Ruth, notably, shows up after Boaz had a few too many ciders on the threshing room floor and, prior to their marriage, uncovers his feet.
If you know what the Bible means…
Anyway, this kind of behavior would’ve been no surprise to Boaz because his mother was Rahab, the harlot who had the sweetest little house on the edge of Jericho, who hid the agents of Joshua, and who, herself, was brought into the family line after a city was massacred.
So Ruth and her Bo-az (get it?) made their life in Bethlehem (ever heard of it?) and they brought Obed into the world, who was the father of Jesse, the father of David.
If you couldn’t tell already, the whole first section of the genealogy is filled with the complicated nature of reproduction.
The next section is filled with violence.

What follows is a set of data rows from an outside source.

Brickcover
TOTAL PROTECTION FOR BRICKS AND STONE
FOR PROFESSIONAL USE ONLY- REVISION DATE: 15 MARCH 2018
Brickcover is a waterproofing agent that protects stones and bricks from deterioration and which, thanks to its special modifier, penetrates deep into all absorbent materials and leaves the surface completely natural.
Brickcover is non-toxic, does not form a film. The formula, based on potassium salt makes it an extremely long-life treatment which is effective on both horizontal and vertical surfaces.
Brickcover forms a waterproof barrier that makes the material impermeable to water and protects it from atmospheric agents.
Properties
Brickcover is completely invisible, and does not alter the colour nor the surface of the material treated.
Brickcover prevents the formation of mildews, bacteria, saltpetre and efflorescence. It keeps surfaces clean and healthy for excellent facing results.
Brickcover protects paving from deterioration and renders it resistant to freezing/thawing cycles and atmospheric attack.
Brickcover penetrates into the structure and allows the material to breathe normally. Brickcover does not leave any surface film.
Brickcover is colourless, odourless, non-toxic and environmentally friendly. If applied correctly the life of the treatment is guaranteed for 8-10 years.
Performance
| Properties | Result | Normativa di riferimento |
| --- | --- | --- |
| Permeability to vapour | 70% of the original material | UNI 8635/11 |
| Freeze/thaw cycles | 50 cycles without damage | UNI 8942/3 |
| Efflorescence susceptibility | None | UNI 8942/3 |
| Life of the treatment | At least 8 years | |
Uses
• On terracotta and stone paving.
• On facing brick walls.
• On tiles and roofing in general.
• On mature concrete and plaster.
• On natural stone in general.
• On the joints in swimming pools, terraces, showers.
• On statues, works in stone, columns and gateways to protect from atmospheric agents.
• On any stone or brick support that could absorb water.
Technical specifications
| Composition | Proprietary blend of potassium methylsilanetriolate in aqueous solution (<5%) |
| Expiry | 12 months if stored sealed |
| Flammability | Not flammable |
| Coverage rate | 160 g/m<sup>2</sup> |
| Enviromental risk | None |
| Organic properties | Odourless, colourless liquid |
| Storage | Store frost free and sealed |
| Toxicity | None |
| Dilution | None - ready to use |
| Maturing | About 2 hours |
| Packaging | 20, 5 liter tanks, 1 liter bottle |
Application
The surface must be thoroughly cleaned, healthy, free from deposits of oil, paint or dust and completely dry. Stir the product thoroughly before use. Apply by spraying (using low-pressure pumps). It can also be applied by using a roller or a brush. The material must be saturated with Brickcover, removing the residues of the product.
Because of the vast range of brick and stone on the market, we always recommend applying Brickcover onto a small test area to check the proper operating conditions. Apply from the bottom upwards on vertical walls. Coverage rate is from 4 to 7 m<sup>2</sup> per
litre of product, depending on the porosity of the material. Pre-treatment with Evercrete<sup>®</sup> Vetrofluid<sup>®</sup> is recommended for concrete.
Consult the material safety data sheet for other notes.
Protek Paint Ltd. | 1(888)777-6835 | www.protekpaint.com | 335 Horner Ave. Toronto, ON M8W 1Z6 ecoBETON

David, after slaying Goliath and playing the harp, after high-tailing it away from King Saul, eventually becomes King. And while King, with all the power it holds, he chanced upon Bathsheba, a woman bathing naked, during some afternoon peeping.
He used the power at his disposal to arrange her husband murder, rapes her, and becomes the father of Solomon, you know, the one with all the wisdom.
The whole story of David is filled to the brim with intrigue and murder.
A lot of murder.
In many ways, David was just a really successful band who, along with the Holy Spirit, brought together a bunch of tribal areas and started a real kingdom.
But, back to the family tree: Solomon’s son Reheboam lost almost all of David’s gain through his insatiable greed. He, according to scripture, encouraged pagan cults and even sacrificed male prostitutes.
The next few names on the list aren’t much to speak us, through at least two of them had some idea about what it meant to be covenanted with the great I Am.
Nevertheless, from Jehosophat through Joram and Ahaziah, it’s quite awful. Should you find yourself with some free time, you can skim through the canon and learn about murdered sons, blood thirsty kinds, assassins, and more!
Perhaps the first Sunday after Christmas isn’t the best time to take a peak behind the curtain of the Holy Family, but it’s all there. All the way up to, and through, the exile.
After the time of being strangers in a strange land, of wrestling between planting roots and getting plucked up, things only get marginally better for this family. But only because most of the next names in Matthew’s genealogy aren’t mentioned anywhere else in scripture.
And finally, finally (!), we make our way down the list until we’re back in the little town of Bethlehem with Joseph who Matthew describes as a just man (which is saying something compared to his ancestors). And who does Joseph brings to the family reunion caused by the emperor’s census? His pregnant virgin fiancé Mary.
No wonder no one wanted to let them stay at their house.
And then, Jesus, son of God and son of Man, light from light eternal, is born in the manger.
That’s it. That’s Jesus’ family tree in all its glory.
So what should we make of it?
Well, not to put too fine a point on it, but Jesus obviously did not belong to the nice clean world of all the worst Hallmark Christmas movies. He did not belong to the reasonable, or honest, or sincere world of decency and that we all too often claim for ourselves today.
Jesus comes from a family of murderers, cheats, cowards, scoundrels, adulterers, and liars.
Jesus comes from people like us, and he came for people like us.
No wonder God had to send his Son into the world; Jesus is the only hope we’ve got. Amen.